A lot of problems we discuss involve ropes and strings. Most of the time, we assume that they are massless, or more precisely, that the mass of a string is much smaller than the other masses in the problem.
As you know from everyday life, if you grab a weight by a string, you feel the full force of weight transmitted through the string. This is illustrated in Figure 1
magnitude of the tension exerted at one end of a massless string is the same as on the other side
Here, with the help of FBD (Free Body Diagram), we will see that the magnitude of the force (i.e. tension) exerted at one end of a massless rope (or string) is the same as on the other side of the rope (or string)
Here we have a person holding a string that’s attached to a weight.
The different colored arrows correspond to the forces acting on different objects.
The red arrows correspond to the forces acting on the weight. The blue corresponds to the forces acting on the string, and the green arrow, the force acting on the hand.
We want to figure out what is force acting on the hand.
So we consider each object separately.
Say, the force exerted by gravity on the weight W.
Call the force applied by the weight on the string FWS.
Similarly, the force applied by the string(tension force) on the weight = FSW.

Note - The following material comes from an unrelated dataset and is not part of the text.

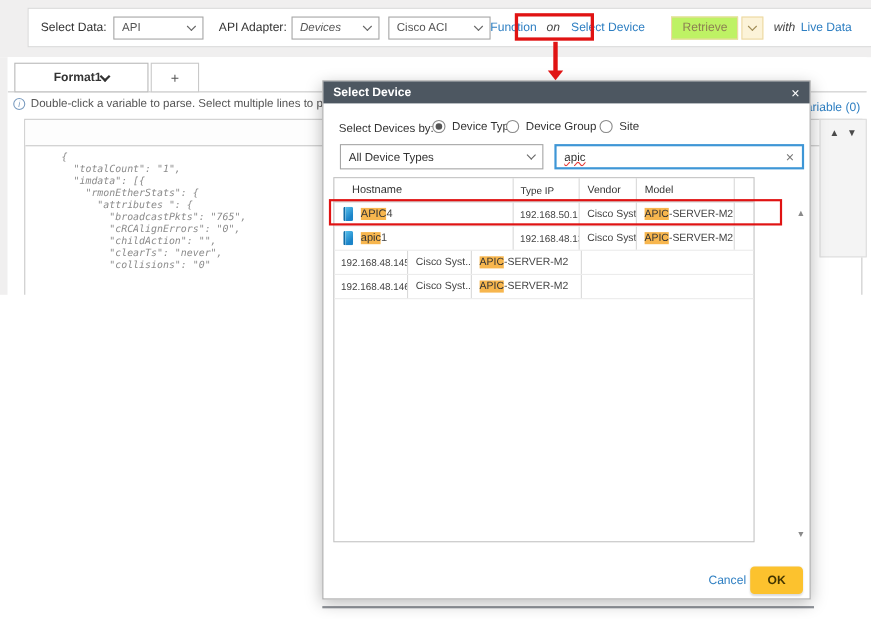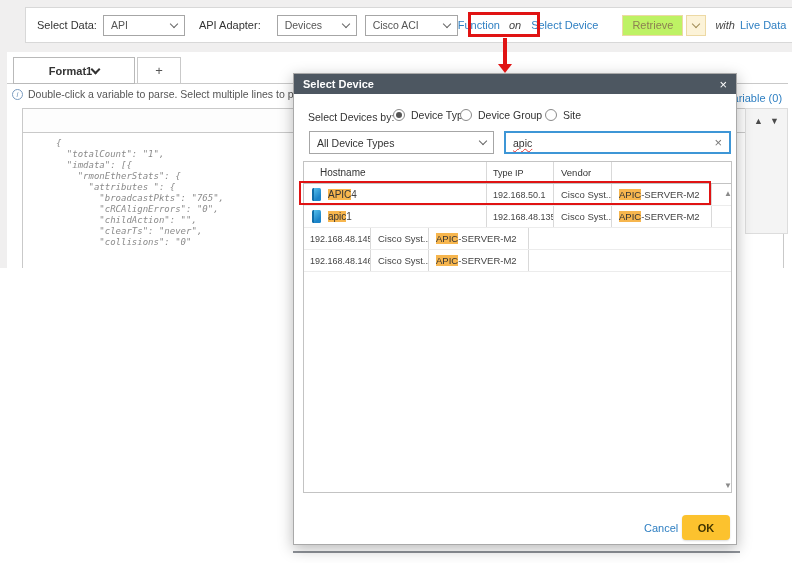"Devices" div.sel { font-style: none -> italic; margin-left: 16px -> 4px }
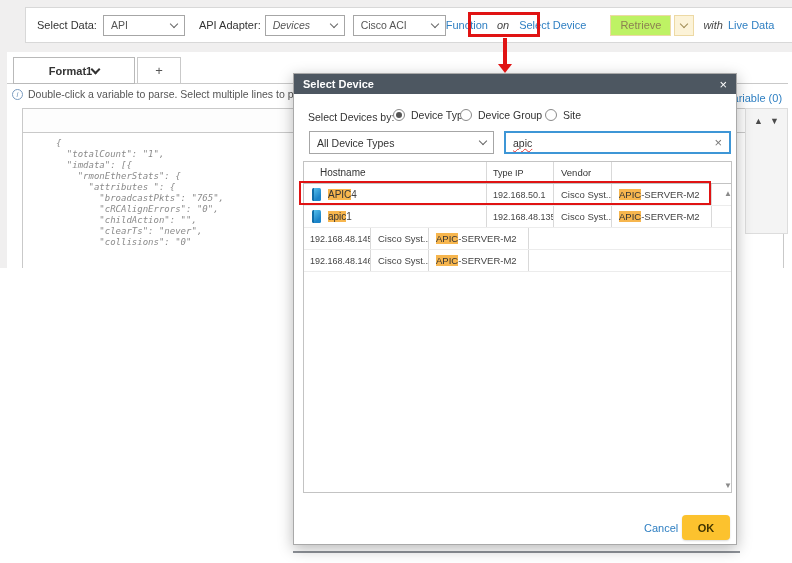"Hostname" .dtable { width: 429px -> 383px }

And, say the force applied by the weight on the string = FWS
Similarly, the force applied by the string on the weight = FHS
These names are listed in the figure.
Then, Considering the forces acting on the weight and considering zero acceleration of it:
W – Fsw = 0 ……… (1)
W = Fsw ……… (1)
Now, let’s consider the forces acting on the string:
FWS = FHS ……… (2)
From Newton’s 3rd law, we can say:
Fsw = – Fws …… (3)
FHS = – FSH …… (4)
From the above equations, we get
W = Fsw = – Fws = – FHS = – (- FSH ) = FSH
W = FSH ……….(5)
Weight at the bottom end of the string = Tension applied by the string on the hand
As you can see from the above equation, the tension transmits the force of gravity that acts on the weight, to a force acting on the hand. This is a general feature of massless strings and is true even if there is acceleration.
The magnitude of the force (i.e. tension) exerted at one end of a massless rope is the same as on the other side, which can be seen from Equation 5 above.